■ 任务说明 1: 在这篇讲解POJ1201 Intervals差分约束解法的原文摘录中，最后用哪种算法求最长路？

■ 原文摘录:
****

POJ1201 Intervals <差分约束系统>

Intervals

You are given n closed, integer intervals [ai, bi] and n integers c1, ..., cn.
Write a program that:
reads the number of intervals, their end points and integers c1, ..., cn from the standard input, computes the minimal size of a set Z of integers which has at least ci common elements with interval [ai, bi], for each i=1,2,...,n, writes the answer to the standard output.

Input
The first line of the input contains an integer n (1 <= n <= 50000) -- the number of intervals. The following n lines describe the intervals. The (i+1)-th line of the input contains three integers ai, bi and ci separated by single spaces and such that 0 <= ai <= bi <= 50000 and 1 <= ci <= bi - ai+1.
Output
The output contains exactly one integer equal to the minimal size of set Z sharing at least ci elements with interval [ai, bi], for each i=1,2,...,n.

Sample Input
5
3 7 3
8 10 3
6 8 1
1 3 1
10 11 1
Sample Output
6

标签：差分约束系统

题目大意：给出n个区间，试确定一个集合使得对于i=1..n，第i个区间内至少有ci个数，并使得此集合尽量小，输出最小大小。

题解：
首先用前缀和。sum[i]表示从1到i中共选出多少个数到集合中。这样对于集合[ai,bi]，有sum[bi]-sum[ai-1]>=ci，于是我们可以从点ai-1到bi连一条权值为ci的边。因为题意是要满足所有的边，所以我们需要找最长路。
此题有一些细节问题。首先，找最长路需要起点和终点，我们需要找到这些集合覆盖的范围，即找到左端点（其实应该是左端点-1）的最小值s和右端点的最大值t，找s到t的最大值。此外，光有上述的那些边时无法构成一个连通图的，所以我们需要找一些隐含条件。可以发现有sum[i]-sum[i-1]>=0，sum[i]-sum[i-1]<=1，为了保持一致，应将后面的式子转化为大于等于，即sum[i-1]-sum[i]>=-1，这样对于i=s+1~t，从i-1到i连接一条权值为0的路，从i到i-1连接一条权值为-1的路，之后就可以直接用SPFA找最长路了。

最后附上AC代码：

#include <iostream>
#include <cstdio>
#include <cstring>
#include <queue>
#define MAX_N 50000
using namespace std;
int n, cnt, s, t, pre[MAX_N+5], dis[MAX_N+5];
struct node {int v, c, nxt;} E[MAX_N*3+5];
void insert(int u, int v, int c) {
	E[++cnt].v = v, E[cnt].c = c;
	E[cnt].nxt = pre[u], pre[u] = cnt;
}
void SPFA() {
	queue <int> que;
	bool inque[MAX_N+5];
	memset(dis, 128, sizeof(dis));
	memset(inque, 0, sizeof(inque));
	dis[s] = 0;
	que.push(s), inque[s] = true;
	while (!que.empty()) {
		int u = que.front();
		for (int i = pre[u]; i; i = E[i].nxt) {
			int v = E[i].v, c = E[i].c;
			if (dis[u]+c > dis[v]) {
				dis[v] = dis[u]+c;
				if (!inque[v])	que.push(v), inque[v] = true;
			}
		}
		que.pop(), inque[u] = false;
	}
}
int main() {
	while (scanf("%d", &n) != EOF) {
		cnt = 0, s = 50000, t = 0;
		memset(pre, 0, sizeof(pre));
		memset(E, 0, sizeof(E));
		for (int i = 0; i < n; i++) {
			int u, v, c;
			scanf("%d%d%d", &u, &v, &c);
			insert(u, v+1, c);
			s = min(s, u);
			t = max(t, v+1);
		}
		for (int i = s; i < t; i++)	insert(i, i+1, 0), insert(i+1, i, -1);
		SPFA();
		printf("%d\n", dis[t]);
	}
	return 0;
}

****

■ 输入记录:
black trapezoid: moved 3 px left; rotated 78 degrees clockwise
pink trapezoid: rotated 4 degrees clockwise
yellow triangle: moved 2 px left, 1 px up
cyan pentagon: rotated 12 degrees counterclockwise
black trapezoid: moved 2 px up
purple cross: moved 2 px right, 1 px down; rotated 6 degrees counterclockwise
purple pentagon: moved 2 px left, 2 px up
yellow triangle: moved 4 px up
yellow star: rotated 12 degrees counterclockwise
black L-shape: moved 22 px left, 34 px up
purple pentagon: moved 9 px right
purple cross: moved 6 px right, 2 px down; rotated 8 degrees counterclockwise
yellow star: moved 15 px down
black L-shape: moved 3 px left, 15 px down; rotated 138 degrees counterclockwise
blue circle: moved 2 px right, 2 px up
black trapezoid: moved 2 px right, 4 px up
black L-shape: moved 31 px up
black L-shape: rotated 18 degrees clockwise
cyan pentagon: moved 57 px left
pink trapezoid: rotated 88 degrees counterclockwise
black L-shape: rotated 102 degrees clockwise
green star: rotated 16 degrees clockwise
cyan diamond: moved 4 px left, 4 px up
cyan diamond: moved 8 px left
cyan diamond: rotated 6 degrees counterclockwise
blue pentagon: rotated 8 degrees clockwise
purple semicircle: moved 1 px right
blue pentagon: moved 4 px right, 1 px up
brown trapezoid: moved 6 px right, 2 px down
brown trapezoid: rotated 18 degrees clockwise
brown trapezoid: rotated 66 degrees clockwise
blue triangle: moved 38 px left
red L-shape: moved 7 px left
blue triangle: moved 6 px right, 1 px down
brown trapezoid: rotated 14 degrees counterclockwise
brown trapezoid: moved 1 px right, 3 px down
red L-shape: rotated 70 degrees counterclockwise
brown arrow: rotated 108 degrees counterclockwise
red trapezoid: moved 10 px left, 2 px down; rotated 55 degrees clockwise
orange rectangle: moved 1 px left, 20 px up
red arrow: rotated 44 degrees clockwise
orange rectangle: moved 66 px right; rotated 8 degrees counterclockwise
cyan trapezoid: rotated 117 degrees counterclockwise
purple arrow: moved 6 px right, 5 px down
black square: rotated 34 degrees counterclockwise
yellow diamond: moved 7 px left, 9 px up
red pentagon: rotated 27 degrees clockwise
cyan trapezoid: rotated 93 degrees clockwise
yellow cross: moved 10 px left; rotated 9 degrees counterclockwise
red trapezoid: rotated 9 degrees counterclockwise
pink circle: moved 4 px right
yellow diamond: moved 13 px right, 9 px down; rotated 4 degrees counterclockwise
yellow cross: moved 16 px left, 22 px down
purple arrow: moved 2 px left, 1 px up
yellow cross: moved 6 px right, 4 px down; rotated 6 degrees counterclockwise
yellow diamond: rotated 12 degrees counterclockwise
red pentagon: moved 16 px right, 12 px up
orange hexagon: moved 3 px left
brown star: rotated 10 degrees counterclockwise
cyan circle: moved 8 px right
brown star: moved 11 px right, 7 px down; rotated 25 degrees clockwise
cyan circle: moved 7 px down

****

■ 任务说明 2: 请从记录开头到含有“cyan pentagon: moved 57 px left”的那一行，把其中的“purple cross”都改成“green cross”，其余内容保持不变，只输出这些行。

■ 详细解答 1: SPFA。

■ 详细解答 2:
black trapezoid: moved 3 px left; rotated 78 degrees clockwise
pink trapezoid: rotated 4 degrees clockwise
yellow triangle: moved 2 px left, 1 px up
cyan pentagon: rotated 12 degrees counterclockwise
black trapezoid: moved 2 px up
green cross: moved 2 px right, 1 px down; rotated 6 degrees counterclockwise
purple pentagon: moved 2 px left, 2 px up
yellow triangle: moved 4 px up
yellow star: rotated 12 degrees counterclockwise
black L-shape: moved 22 px left, 34 px up
purple pentagon: moved 9 px right
green cross: moved 6 px right, 2 px down; rotated 8 degrees counterclockwise
yellow star: moved 15 px down
black L-shape: moved 3 px left, 15 px down; rotated 138 degrees counterclockwise
blue circle: moved 2 px right, 2 px up
black trapezoid: moved 2 px right, 4 px up
black L-shape: moved 31 px up
black L-shape: rotated 18 degrees clockwise
cyan pentagon: moved 57 px left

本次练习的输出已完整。